• INSTRUCTIONS FOR THE TASK
Rewrite the records below with "largest total" changed to "highest total" wherever it occurs. Leave everything else the same.

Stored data

※ ※ ※

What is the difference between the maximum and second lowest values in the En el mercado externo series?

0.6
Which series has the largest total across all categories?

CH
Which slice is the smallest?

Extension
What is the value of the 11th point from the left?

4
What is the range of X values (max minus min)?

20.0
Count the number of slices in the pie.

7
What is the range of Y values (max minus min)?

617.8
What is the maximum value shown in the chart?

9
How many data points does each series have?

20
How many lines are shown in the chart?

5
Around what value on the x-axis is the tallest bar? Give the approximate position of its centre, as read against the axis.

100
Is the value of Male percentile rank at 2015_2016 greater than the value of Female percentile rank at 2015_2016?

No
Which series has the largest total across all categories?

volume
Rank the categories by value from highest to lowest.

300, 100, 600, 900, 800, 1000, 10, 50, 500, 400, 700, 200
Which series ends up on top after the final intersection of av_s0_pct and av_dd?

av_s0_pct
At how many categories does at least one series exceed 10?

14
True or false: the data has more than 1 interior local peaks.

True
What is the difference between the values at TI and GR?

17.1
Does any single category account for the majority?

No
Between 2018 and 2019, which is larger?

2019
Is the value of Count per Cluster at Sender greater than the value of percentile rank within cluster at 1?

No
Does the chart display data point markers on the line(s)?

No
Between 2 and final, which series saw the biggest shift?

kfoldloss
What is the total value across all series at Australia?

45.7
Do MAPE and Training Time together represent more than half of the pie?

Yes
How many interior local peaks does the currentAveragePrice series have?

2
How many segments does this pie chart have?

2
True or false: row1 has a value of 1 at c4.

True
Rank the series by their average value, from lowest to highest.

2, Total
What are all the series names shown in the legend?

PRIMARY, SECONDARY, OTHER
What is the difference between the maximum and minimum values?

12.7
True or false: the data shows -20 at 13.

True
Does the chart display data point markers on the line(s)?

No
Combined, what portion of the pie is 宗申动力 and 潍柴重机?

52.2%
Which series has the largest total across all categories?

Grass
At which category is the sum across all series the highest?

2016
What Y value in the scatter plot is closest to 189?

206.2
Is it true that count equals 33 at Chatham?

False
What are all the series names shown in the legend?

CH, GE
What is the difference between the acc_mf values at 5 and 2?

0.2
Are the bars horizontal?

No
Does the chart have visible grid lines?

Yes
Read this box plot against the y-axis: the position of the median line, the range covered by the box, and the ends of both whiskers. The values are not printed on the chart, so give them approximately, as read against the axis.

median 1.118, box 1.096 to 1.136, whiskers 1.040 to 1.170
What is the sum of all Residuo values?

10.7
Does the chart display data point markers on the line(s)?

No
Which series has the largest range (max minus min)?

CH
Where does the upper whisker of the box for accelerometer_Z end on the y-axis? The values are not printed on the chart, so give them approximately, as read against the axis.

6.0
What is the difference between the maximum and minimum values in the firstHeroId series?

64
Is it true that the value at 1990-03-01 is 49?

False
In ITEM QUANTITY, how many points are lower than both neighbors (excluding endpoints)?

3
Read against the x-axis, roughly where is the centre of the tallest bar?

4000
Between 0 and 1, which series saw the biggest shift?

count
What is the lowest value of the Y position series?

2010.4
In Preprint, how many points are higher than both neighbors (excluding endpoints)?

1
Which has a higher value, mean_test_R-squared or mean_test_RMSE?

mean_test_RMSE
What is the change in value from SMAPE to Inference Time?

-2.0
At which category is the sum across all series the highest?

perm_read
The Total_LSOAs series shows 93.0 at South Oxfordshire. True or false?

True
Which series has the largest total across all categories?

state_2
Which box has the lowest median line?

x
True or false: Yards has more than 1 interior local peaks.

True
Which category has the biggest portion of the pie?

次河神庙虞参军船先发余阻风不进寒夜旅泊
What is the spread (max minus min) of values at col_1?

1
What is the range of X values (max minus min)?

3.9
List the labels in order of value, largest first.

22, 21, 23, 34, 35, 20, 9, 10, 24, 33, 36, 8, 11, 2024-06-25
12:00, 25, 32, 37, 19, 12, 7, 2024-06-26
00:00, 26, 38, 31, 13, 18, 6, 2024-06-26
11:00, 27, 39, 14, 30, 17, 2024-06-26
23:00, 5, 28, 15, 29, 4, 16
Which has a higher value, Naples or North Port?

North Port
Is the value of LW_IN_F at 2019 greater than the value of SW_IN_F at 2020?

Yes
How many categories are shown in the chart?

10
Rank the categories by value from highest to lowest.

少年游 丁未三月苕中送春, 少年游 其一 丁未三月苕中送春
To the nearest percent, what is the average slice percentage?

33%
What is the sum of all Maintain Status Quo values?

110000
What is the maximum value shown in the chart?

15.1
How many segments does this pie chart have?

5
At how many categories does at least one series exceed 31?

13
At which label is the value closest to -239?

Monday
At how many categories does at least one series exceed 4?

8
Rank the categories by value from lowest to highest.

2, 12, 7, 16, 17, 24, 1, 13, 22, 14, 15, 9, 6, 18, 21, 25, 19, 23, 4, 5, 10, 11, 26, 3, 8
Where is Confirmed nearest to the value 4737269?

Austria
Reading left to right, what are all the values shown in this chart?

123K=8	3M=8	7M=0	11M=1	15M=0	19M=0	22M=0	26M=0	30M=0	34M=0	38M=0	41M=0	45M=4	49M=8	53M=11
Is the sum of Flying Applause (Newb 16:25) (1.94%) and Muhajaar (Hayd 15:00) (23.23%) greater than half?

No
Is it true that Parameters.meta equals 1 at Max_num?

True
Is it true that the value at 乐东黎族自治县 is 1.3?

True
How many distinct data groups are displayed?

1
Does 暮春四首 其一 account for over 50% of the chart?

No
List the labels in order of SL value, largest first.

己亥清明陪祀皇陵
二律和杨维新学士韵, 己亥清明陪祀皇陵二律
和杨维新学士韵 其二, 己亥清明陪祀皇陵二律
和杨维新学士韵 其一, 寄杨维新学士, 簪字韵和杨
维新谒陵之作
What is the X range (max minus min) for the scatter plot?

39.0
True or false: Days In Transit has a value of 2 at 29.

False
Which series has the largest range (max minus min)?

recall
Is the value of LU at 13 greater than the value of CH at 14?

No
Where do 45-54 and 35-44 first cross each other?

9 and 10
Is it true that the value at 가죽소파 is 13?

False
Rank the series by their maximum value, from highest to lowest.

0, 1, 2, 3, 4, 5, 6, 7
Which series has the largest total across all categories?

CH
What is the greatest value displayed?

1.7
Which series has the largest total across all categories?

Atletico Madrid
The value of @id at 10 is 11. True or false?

※ ※ ※

• RESPONSE BOX
What is the difference between the maximum and second lowest values in the En el mercado externo series?

0.6
Which series has the highest total across all categories?

CH
Which slice is the smallest?

Extension
What is the value of the 11th point from the left?

4
What is the range of X values (max minus min)?

20.0
Count the number of slices in the pie.

7
What is the range of Y values (max minus min)?

617.8
What is the maximum value shown in the chart?

9
How many data points does each series have?

20
How many lines are shown in the chart?

5
Around what value on the x-axis is the tallest bar? Give the approximate position of its centre, as read against the axis.

100
Is the value of Male percentile rank at 2015_2016 greater than the value of Female percentile rank at 2015_2016?

No
Which series has the highest total across all categories?

volume
Rank the categories by value from highest to lowest.

300, 100, 600, 900, 800, 1000, 10, 50, 500, 400, 700, 200
Which series ends up on top after the final intersection of av_s0_pct and av_dd?

av_s0_pct
At how many categories does at least one series exceed 10?

14
True or false: the data has more than 1 interior local peaks.

True
What is the difference between the values at TI and GR?

17.1
Does any single category account for the majority?

No
Between 2018 and 2019, which is larger?

2019
Is the value of Count per Cluster at Sender greater than the value of percentile rank within cluster at 1?

No
Does the chart display data point markers on the line(s)?

No
Between 2 and final, which series saw the biggest shift?

kfoldloss
What is the total value across all series at Australia?

45.7
Do MAPE and Training Time together represent more than half of the pie?

Yes
How many interior local peaks does the currentAveragePrice series have?

2
How many segments does this pie chart have?

2
True or false: row1 has a value of 1 at c4.

True
Rank the series by their average value, from lowest to highest.

2, Total
What are all the series names shown in the legend?

PRIMARY, SECONDARY, OTHER
What is the difference between the maximum and minimum values?

12.7
True or false: the data shows -20 at 13.

True
Does the chart display data point markers on the line(s)?

No
Combined, what portion of the pie is 宗申动力 and 潍柴重机?

52.2%
Which series has the highest total across all categories?

Grass
At which category is the sum across all series the highest?

2016
What Y value in the scatter plot is closest to 189?

206.2
Is it true that count equals 33 at Chatham?

False
What are all the series names shown in the legend?

CH, GE
What is the difference between the acc_mf values at 5 and 2?

0.2
Are the bars horizontal?

No
Does the chart have visible grid lines?

Yes
Read this box plot against the y-axis: the position of the median line, the range covered by the box, and the ends of both whiskers. The values are not printed on the chart, so give them approximately, as read against the axis.

median 1.118, box 1.096 to 1.136, whiskers 1.040 to 1.170
What is the sum of all Residuo values?

10.7
Does the chart display data point markers on the line(s)?

No
Which series has the largest range (max minus min)?

CH
Where does the upper whisker of the box for accelerometer_Z end on the y-axis? The values are not printed on the chart, so give them approximately, as read against the axis.

6.0
What is the difference between the maximum and minimum values in the firstHeroId series?

64
Is it true that the value at 1990-03-01 is 49?

False
In ITEM QUANTITY, how many points are lower than both neighbors (excluding endpoints)?

3
Read against the x-axis, roughly where is the centre of the tallest bar?

4000
Between 0 and 1, which series saw the biggest shift?

count
What is the lowest value of the Y position series?

2010.4
In Preprint, how many points are higher than both neighbors (excluding endpoints)?

1
Which has a higher value, mean_test_R-squared or mean_test_RMSE?

mean_test_RMSE
What is the change in value from SMAPE to Inference Time?

-2.0
At which category is the sum across all series the highest?

perm_read
The Total_LSOAs series shows 93.0 at South Oxfordshire. True or false?

True
Which series has the highest total across all categories?

state_2
Which box has the lowest median line?

x
True or false: Yards has more than 1 interior local peaks.

True
Which category has the biggest portion of the pie?

次河神庙虞参军船先发余阻风不进寒夜旅泊
What is the spread (max minus min) of values at col_1?

1
What is the range of X values (max minus min)?

3.9
List the labels in order of value, largest first.

22, 21, 23, 34, 35, 20, 9, 10, 24, 33, 36, 8, 11, 2024-06-25
12:00, 25, 32, 37, 19, 12, 7, 2024-06-26
00:00, 26, 38, 31, 13, 18, 6, 2024-06-26
11:00, 27, 39, 14, 30, 17, 2024-06-26
23:00, 5, 28, 15, 29, 4, 16
Which has a higher value, Naples or North Port?

North Port
Is the value of LW_IN_F at 2019 greater than the value of SW_IN_F at 2020?

Yes
How many categories are shown in the chart?

10
Rank the categories by value from highest to lowest.

少年游 丁未三月苕中送春, 少年游 其一 丁未三月苕中送春
To the nearest percent, what is the average slice percentage?

33%
What is the sum of all Maintain Status Quo values?

110000
What is the maximum value shown in the chart?

15.1
How many segments does this pie chart have?

5
At how many categories does at least one series exceed 31?

13
At which label is the value closest to -239?

Monday
At how many categories does at least one series exceed 4?

8
Rank the categories by value from lowest to highest.

2, 12, 7, 16, 17, 24, 1, 13, 22, 14, 15, 9, 6, 18, 21, 25, 19, 23, 4, 5, 10, 11, 26, 3, 8
Where is Confirmed nearest to the value 4737269?

Austria
Reading left to right, what are all the values shown in this chart?

123K=8	3M=8	7M=0	11M=1	15M=0	19M=0	22M=0	26M=0	30M=0	34M=0	38M=0	41M=0	45M=4	49M=8	53M=11
Is the sum of Flying Applause (Newb 16:25) (1.94%) and Muhajaar (Hayd 15:00) (23.23%) greater than half?

No
Is it true that Parameters.meta equals 1 at Max_num?

True
Is it true that the value at 乐东黎族自治县 is 1.3?

True
How many distinct data groups are displayed?

1
Does 暮春四首 其一 account for over 50% of the chart?

No
List the labels in order of SL value, largest first.

己亥清明陪祀皇陵
二律和杨维新学士韵, 己亥清明陪祀皇陵二律
和杨维新学士韵 其二, 己亥清明陪祀皇陵二律
和杨维新学士韵 其一, 寄杨维新学士, 簪字韵和杨
维新谒陵之作
What is the X range (max minus min) for the scatter plot?

39.0
True or false: Days In Transit has a value of 2 at 29.

False
Which series has the largest range (max minus min)?

recall
Is the value of LU at 13 greater than the value of CH at 14?

No
Where do 45-54 and 35-44 first cross each other?

9 and 10
Is it true that the value at 가죽소파 is 13?

False
Rank the series by their maximum value, from highest to lowest.

0, 1, 2, 3, 4, 5, 6, 7
Which series has the highest total across all categories?

CH
What is the greatest value displayed?

1.7
Which series has the highest total across all categories?

Atletico Madrid
The value of @id at 10 is 11. True or false?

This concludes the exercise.